Monday, November 4, 2013

Schlafly provides a template for ENDA opposition

Phyllis and Fred would make such a lovely couple
Phyllis Schlafly's Eagle Forum offers a talking point summary for Christian opposition to ENDA. In part:
Under the guise of equality, ENDA creates special rights for homosexual and transgendered individuals and will forbid employers from considering the consequences of this behavior in the workplace. Employers are already being trampled and crushed by a wide variety of federal, state, and local laws and regulations which constrain the way they run their businesses or organizations.
First of all, this is about equality. There is no "guise" which implies a sinister agenda. Also, it is "transgender," not "transgendered." Moreover, this conflates sexual identity and sexual orientation with behavior. Schlafly has a gay son (John) and knows better. What behaviors do LGBT employees demonstrate in the workplace that are different from heterosexual employees?
ENDA is particularly concerning because of the ambiguous and broad implications of the bill. It opens employers up to numerous claims of discrimination based on identities that are subjective, self-disclosed, and self-defined unlike race or gender. Employers should not be subject to lawsuits because they are taking into account the behavior of their employees.
This is just nonsense. Even if sexual orientation and sexual identity were “subjective, self-disclosed, and self-defined” – and they are not – where is the evidence of frivolous litigation in states that have similar laws?

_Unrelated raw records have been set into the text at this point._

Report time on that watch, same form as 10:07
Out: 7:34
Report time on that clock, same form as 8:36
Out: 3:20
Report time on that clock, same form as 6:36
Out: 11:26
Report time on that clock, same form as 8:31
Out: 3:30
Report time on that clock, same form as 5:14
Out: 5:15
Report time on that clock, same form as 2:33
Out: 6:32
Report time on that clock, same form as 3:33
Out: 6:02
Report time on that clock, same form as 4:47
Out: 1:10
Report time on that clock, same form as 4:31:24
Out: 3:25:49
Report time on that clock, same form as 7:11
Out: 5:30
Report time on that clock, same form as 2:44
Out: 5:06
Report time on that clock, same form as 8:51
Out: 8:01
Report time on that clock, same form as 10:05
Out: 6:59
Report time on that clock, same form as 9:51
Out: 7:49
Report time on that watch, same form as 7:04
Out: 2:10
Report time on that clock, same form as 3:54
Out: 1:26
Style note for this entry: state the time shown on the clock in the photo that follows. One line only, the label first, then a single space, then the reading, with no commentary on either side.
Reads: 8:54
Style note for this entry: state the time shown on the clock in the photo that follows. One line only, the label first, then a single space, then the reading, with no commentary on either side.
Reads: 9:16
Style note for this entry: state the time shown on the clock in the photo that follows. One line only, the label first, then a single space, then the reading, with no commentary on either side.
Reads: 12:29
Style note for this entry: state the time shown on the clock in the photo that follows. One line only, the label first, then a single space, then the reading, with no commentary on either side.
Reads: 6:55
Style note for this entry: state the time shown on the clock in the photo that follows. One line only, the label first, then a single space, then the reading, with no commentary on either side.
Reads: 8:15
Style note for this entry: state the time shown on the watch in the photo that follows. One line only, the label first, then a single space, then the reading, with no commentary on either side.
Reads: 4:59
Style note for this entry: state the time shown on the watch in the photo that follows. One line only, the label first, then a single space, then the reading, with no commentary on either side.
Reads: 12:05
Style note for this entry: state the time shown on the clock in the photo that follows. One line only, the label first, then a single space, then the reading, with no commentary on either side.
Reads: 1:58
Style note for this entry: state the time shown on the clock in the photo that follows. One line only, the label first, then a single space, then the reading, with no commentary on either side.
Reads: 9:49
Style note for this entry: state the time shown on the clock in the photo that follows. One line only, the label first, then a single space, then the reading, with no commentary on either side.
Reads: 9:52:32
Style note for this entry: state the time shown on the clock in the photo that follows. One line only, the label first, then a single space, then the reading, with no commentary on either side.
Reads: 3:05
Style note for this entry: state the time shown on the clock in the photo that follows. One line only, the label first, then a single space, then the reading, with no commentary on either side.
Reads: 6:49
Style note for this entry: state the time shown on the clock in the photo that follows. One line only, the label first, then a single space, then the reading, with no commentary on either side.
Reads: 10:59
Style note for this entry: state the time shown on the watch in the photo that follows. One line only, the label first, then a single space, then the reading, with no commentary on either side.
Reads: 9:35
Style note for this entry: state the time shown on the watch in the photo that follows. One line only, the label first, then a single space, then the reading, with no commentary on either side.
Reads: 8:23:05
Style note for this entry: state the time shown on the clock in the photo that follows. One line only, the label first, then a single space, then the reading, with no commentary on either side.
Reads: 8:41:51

The similarity to some of John Boehner's rhetoric is no coincidence. This material starts as bullet points authored by Ryan T. Anderson for the Heritage Foundation. The same arguments, no matter how absurd, will be repeated over and over again by different spokespeople.
Furthermore, ENDA violates the right of employers, who object to homosexual or transgender behavior for religious reasons, to operate their businesses or organizations according to the dictates of their faith.
They might also think, for religious reasons, that Jews and Muslims are going to Hell and that women belong in the home to serve their husbands. Nevertheless, federal law prohibits discrimination on the basis of religion and gender.

As a society we have already accepted the doctrine that religious belief is not a license to discriminate. Applying that principle to LGBT citizens is long overdue.